▸ YOUR ASSIGNMENT:
For this exercise, copy exactly the lines below from the one with "PRESSURE | : | No data |" through the one with "all websites |" and leave out the pictures.

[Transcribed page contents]

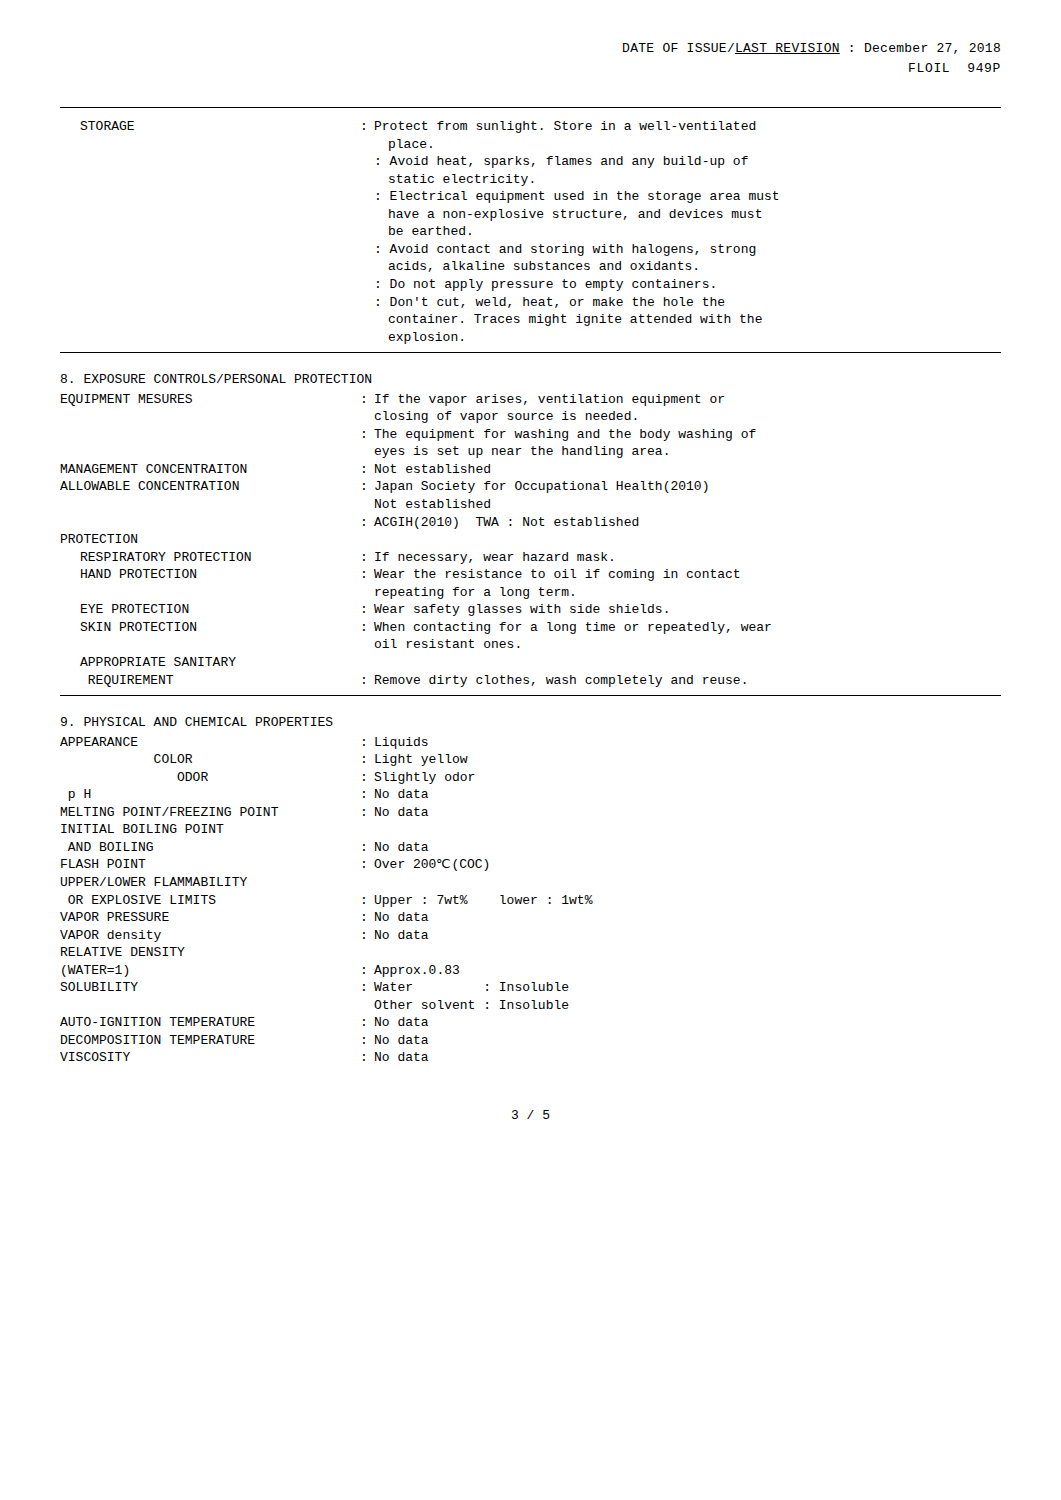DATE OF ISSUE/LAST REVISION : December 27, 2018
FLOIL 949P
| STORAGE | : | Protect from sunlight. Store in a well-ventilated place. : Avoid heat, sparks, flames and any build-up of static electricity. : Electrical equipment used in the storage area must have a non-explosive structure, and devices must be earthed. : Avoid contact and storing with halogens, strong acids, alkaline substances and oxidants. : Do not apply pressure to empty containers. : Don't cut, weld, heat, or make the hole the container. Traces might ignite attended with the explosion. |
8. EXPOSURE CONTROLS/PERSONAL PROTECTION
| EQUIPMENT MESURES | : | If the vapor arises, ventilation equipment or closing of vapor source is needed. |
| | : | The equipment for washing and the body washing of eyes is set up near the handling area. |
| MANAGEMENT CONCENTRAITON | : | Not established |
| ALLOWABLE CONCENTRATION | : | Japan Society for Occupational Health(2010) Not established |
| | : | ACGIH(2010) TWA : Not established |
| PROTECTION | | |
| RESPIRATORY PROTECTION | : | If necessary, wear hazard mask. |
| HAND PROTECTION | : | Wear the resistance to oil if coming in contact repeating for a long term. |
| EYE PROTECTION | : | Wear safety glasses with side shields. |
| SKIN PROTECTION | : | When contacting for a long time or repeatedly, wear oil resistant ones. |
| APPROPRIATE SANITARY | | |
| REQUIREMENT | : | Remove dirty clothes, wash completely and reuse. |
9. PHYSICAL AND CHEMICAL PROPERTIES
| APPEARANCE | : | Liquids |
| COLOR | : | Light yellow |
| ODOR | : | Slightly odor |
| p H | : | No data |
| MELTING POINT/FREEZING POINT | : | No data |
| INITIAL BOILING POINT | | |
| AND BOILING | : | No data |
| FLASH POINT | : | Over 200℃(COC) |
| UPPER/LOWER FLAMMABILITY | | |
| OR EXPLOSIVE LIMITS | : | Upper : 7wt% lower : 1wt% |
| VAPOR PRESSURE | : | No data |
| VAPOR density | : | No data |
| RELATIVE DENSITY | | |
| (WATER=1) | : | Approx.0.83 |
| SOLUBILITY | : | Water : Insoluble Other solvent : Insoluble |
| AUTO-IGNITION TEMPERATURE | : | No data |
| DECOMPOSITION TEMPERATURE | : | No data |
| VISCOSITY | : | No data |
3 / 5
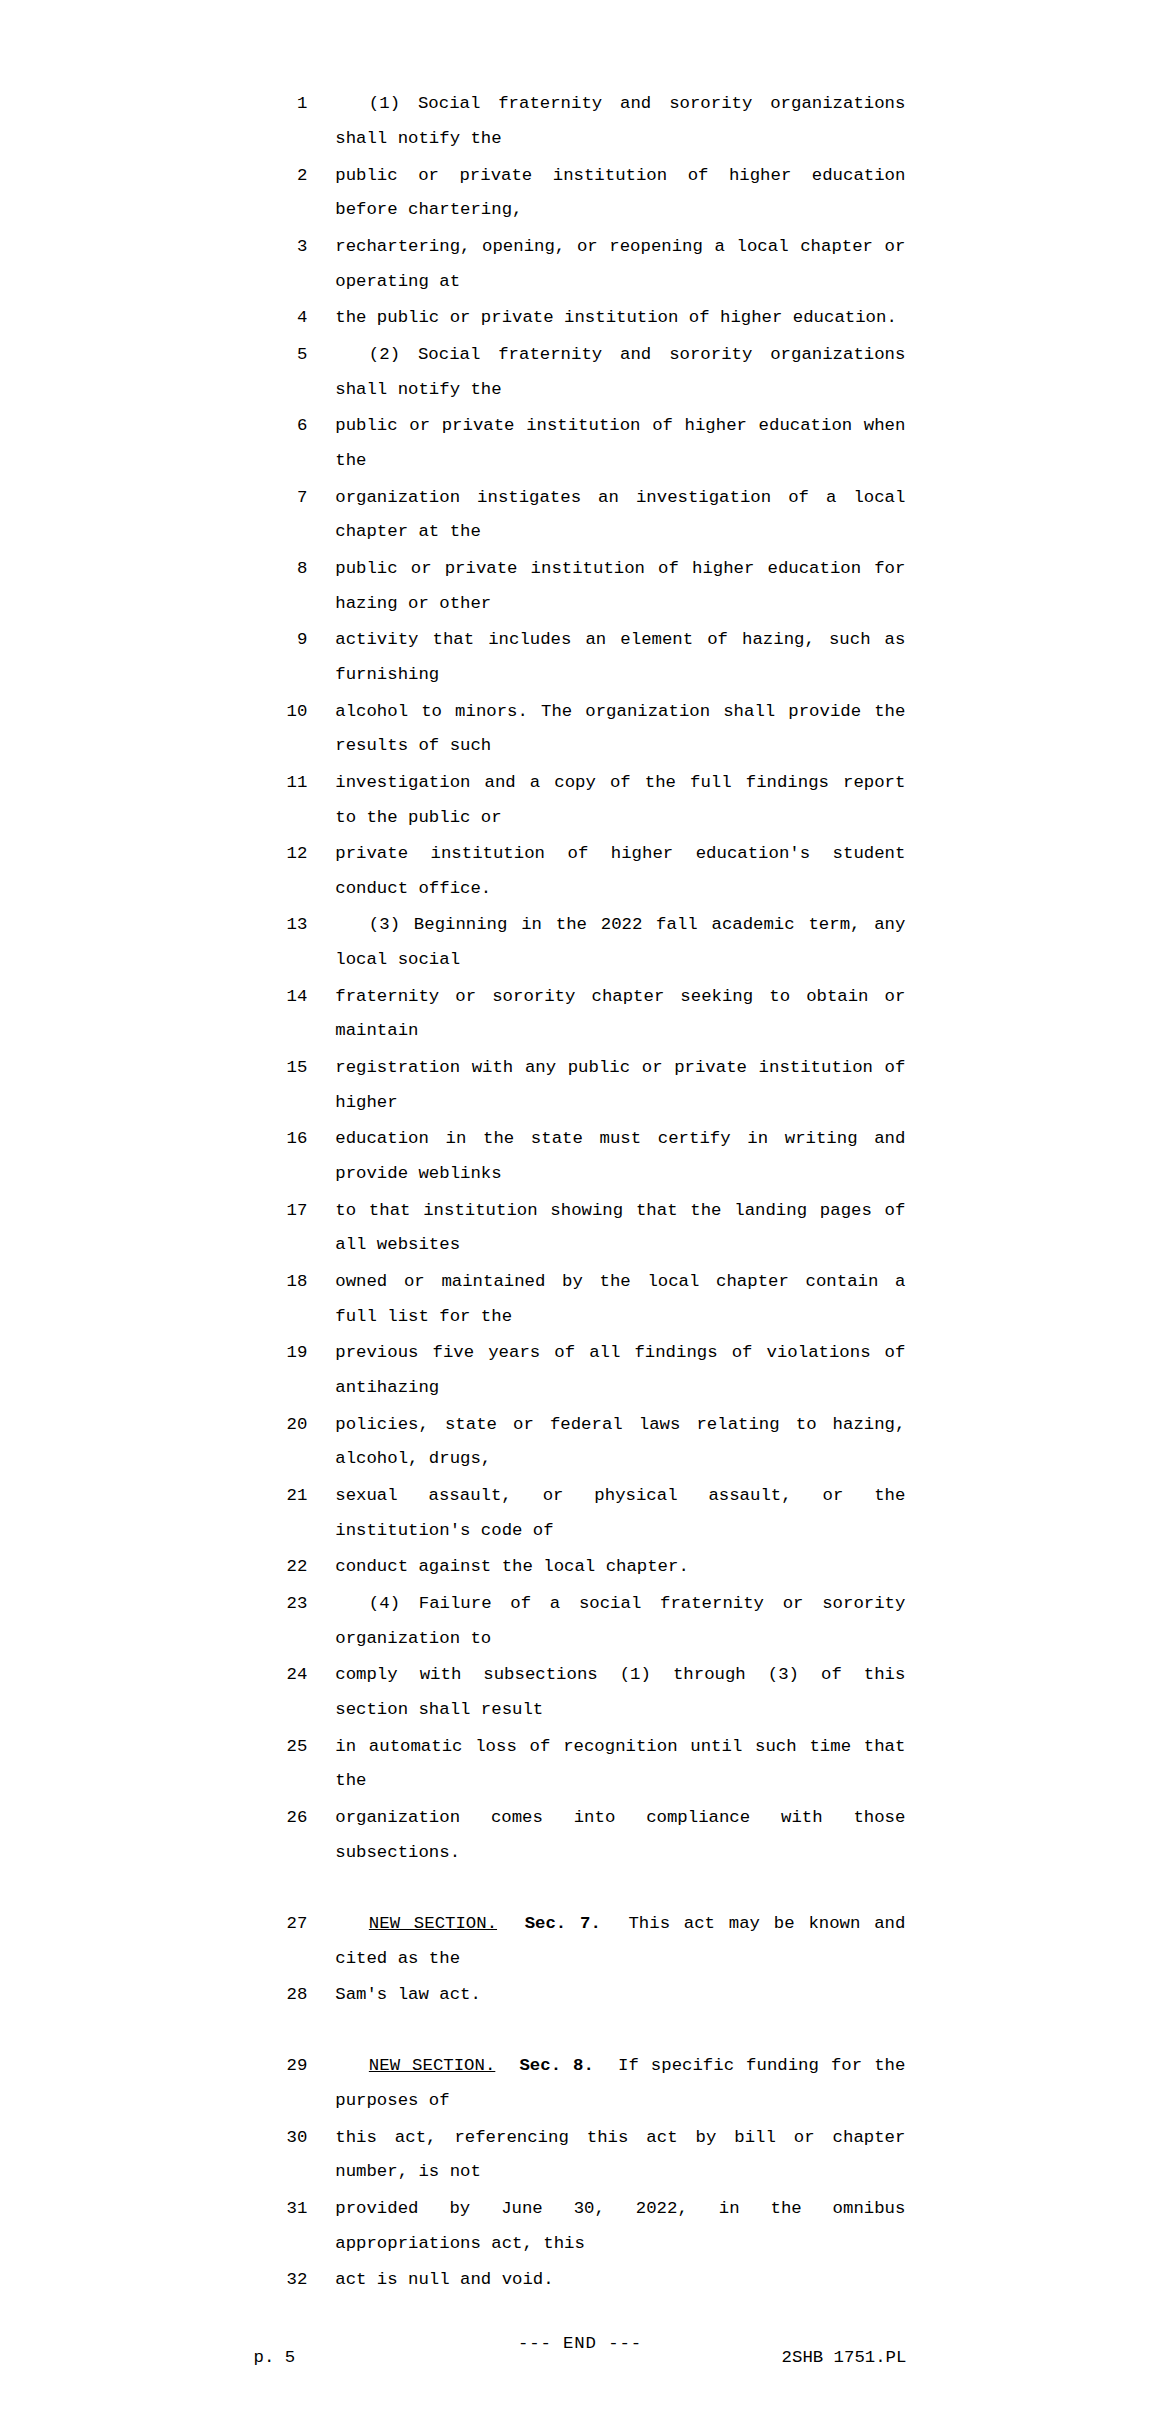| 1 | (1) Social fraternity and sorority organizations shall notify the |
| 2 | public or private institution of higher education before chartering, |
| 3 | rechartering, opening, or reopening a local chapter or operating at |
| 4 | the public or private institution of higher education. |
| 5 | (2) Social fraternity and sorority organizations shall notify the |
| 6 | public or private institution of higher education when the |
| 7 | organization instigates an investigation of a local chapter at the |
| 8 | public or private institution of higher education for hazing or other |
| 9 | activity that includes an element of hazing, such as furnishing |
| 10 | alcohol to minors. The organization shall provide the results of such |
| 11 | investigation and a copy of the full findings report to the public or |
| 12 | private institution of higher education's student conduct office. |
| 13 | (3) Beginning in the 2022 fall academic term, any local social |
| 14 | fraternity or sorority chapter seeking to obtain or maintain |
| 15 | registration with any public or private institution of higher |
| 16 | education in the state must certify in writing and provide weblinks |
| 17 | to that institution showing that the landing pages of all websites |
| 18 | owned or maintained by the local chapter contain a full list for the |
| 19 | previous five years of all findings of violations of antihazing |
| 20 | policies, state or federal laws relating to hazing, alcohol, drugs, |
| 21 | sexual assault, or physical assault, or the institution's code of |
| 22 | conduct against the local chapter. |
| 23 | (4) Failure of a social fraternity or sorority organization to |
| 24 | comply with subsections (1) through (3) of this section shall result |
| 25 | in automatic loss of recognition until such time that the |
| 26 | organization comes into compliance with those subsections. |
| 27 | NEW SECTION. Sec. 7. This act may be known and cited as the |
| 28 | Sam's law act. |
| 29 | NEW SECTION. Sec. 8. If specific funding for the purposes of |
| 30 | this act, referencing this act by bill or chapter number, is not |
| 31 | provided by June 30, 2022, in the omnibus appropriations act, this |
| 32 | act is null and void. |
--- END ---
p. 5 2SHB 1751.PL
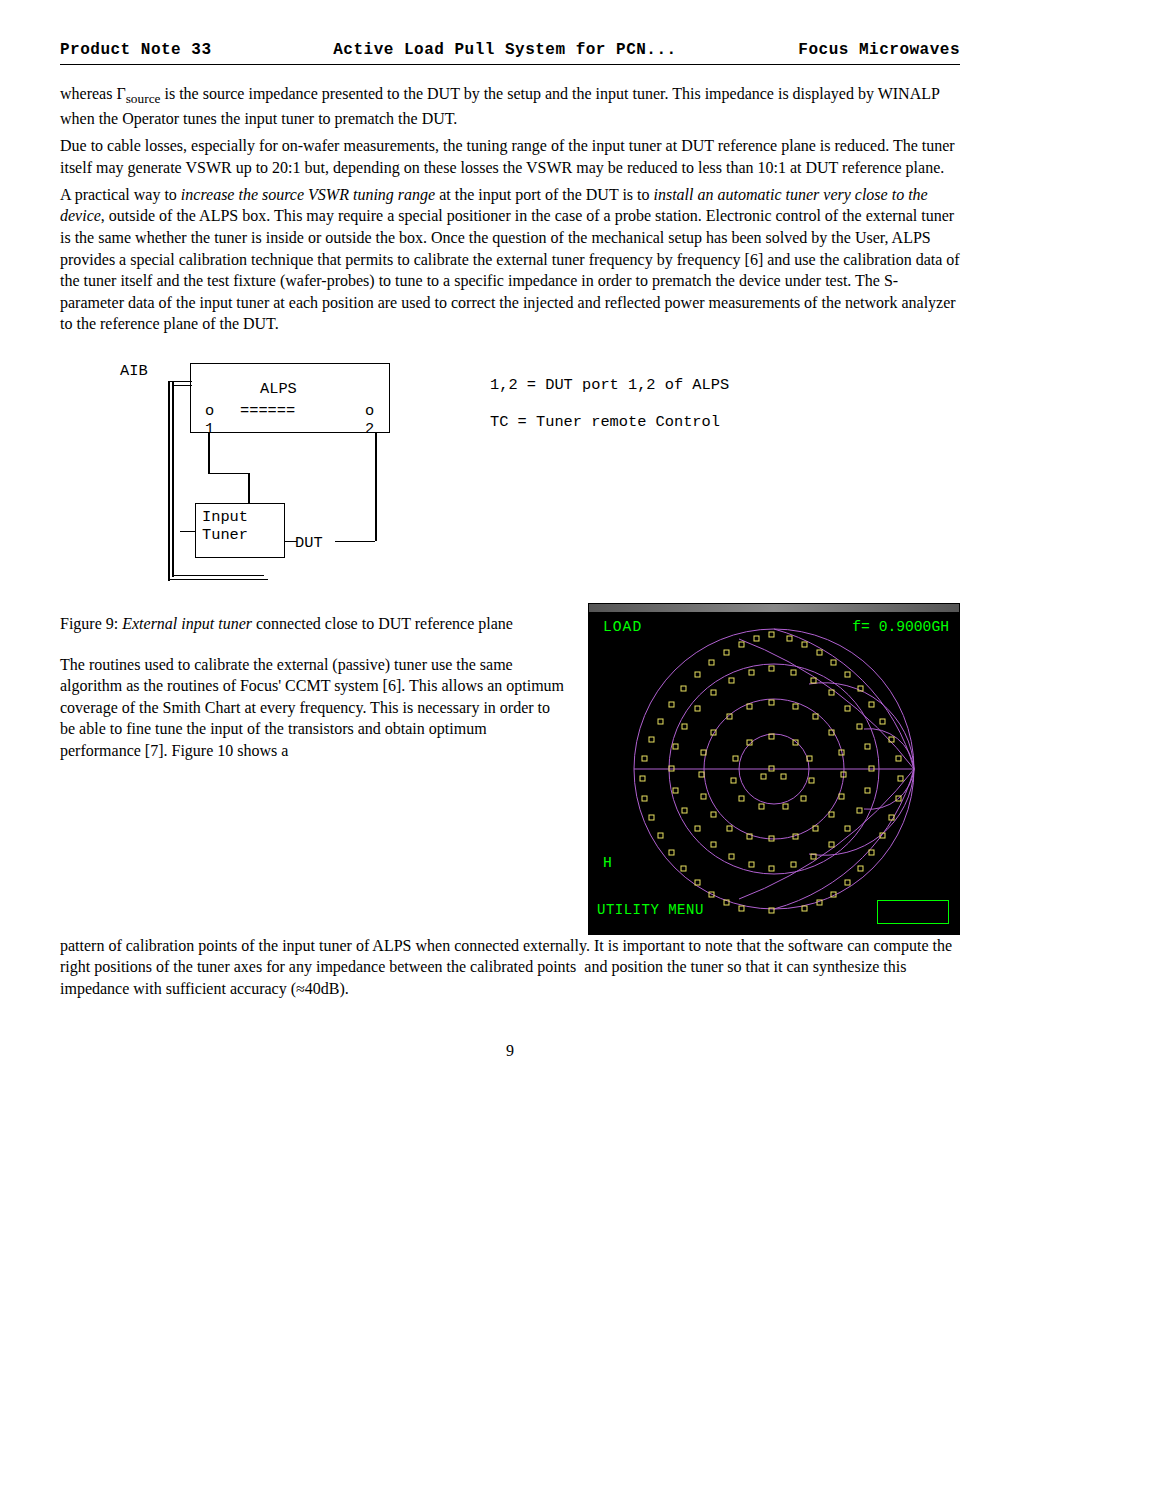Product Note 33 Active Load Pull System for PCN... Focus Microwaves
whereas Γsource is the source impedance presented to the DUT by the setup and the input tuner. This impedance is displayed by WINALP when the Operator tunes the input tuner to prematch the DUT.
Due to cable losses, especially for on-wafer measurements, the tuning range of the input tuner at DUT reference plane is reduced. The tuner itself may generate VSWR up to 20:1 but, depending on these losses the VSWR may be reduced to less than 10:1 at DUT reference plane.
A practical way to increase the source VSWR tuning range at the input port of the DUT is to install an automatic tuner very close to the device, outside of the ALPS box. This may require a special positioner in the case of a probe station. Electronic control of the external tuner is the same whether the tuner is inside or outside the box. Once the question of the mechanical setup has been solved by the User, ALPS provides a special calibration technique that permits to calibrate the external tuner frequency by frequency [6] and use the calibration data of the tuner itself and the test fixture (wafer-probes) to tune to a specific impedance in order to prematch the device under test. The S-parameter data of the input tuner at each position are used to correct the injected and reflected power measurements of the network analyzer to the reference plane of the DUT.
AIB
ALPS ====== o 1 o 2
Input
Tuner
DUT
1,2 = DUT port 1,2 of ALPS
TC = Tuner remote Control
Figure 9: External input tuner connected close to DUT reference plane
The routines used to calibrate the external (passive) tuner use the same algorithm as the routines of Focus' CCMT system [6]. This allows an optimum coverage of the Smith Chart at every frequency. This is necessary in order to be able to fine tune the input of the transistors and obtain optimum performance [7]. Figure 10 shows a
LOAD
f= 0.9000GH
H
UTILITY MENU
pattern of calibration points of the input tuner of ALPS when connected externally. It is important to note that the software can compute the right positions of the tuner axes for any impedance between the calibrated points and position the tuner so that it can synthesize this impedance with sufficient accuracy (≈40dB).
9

▸ TASK RESULT:
| VAPOR PRESSURE | : | No data |
| VAPOR density | : | No data |
| RELATIVE DENSITY | | |
| (WATER=1) | : | Approx.0.83 |
| SOLUBILITY | : | Water : Insoluble Other solvent : Insoluble |
| AUTO-IGNITION TEMPERATURE | : | No data |
| DECOMPOSITION TEMPERATURE | : | No data |
| VISCOSITY | : | No data |
3 / 5
| 1 | (1) Social fraternity and sorority organizations shall notify the |
| 2 | public or private institution of higher education before chartering, |
| 3 | rechartering, opening, or reopening a local chapter or operating at |
| 4 | the public or private institution of higher education. |
| 5 | (2) Social fraternity and sorority organizations shall notify the |
| 6 | public or private institution of higher education when the |
| 7 | organization instigates an investigation of a local chapter at the |
| 8 | public or private institution of higher education for hazing or other |
| 9 | activity that includes an element of hazing, such as furnishing |
| 10 | alcohol to minors. The organization shall provide the results of such |
| 11 | investigation and a copy of the full findings report to the public or |
| 12 | private institution of higher education's student conduct office. |
| 13 | (3) Beginning in the 2022 fall academic term, any local social |
| 14 | fraternity or sorority chapter seeking to obtain or maintain |
| 15 | registration with any public or private institution of higher |
| 16 | education in the state must certify in writing and provide weblinks |
| 17 | to that institution showing that the landing pages of all websites |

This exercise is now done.